# [Exercise prompt]
Skip the pictures and repeat each line of the data exactly.
### Dataset excerpt
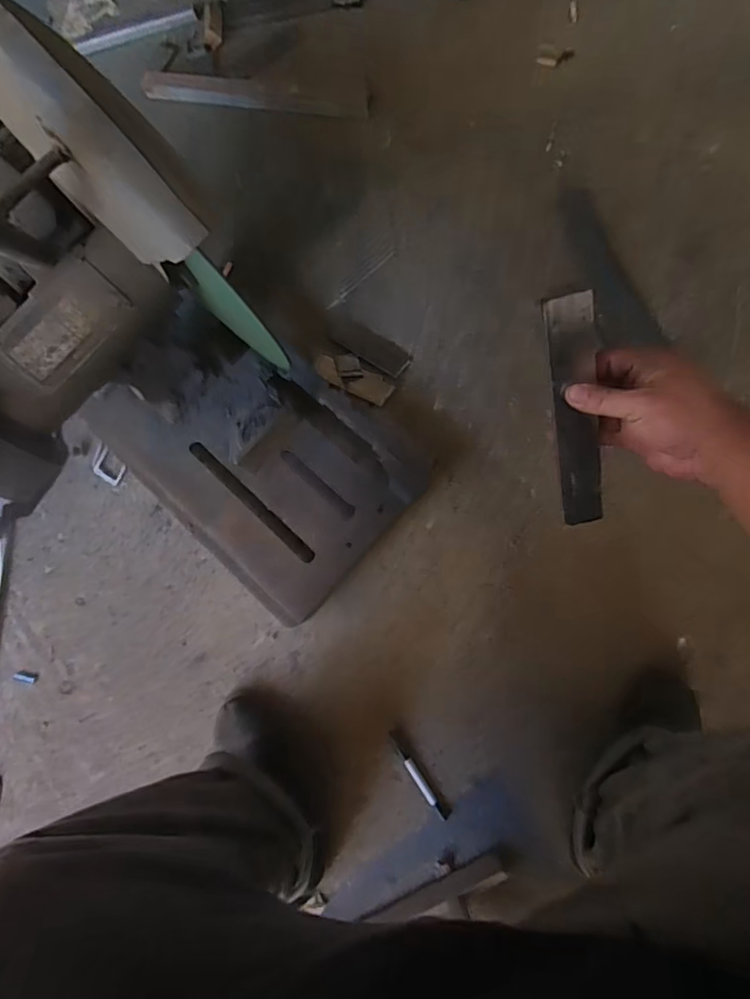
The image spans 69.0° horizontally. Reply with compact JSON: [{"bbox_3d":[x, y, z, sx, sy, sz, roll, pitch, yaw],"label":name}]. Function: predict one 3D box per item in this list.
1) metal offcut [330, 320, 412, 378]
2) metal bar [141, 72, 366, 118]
[{"bbox_3d":[-0.009,-0.244,0.869,0.137,0.007,0.046,32,89,13],"label":"metal offcut"},{"bbox_3d":[-0.217,-0.707,0.949,0.423,0.018,0.060,14,85,12],"label":"metal bar"}]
######
# [Answer for the task]
The image spans 69.0° horizontally. Reply with compact JSON: [{"bbox_3d":[x, y, z, sx, sy, sz, roll, pitch, yaw],"label":name}]. Function: predict one 3D box per item in this list.
1) metal offcut [330, 320, 412, 378]
2) metal bar [141, 72, 366, 118]
[{"bbox_3d":[-0.009,-0.244,0.869,0.137,0.007,0.046,32,89,13],"label":"metal offcut"},{"bbox_3d":[-0.217,-0.707,0.949,0.423,0.018,0.060,14,85,12],"label":"metal bar"}]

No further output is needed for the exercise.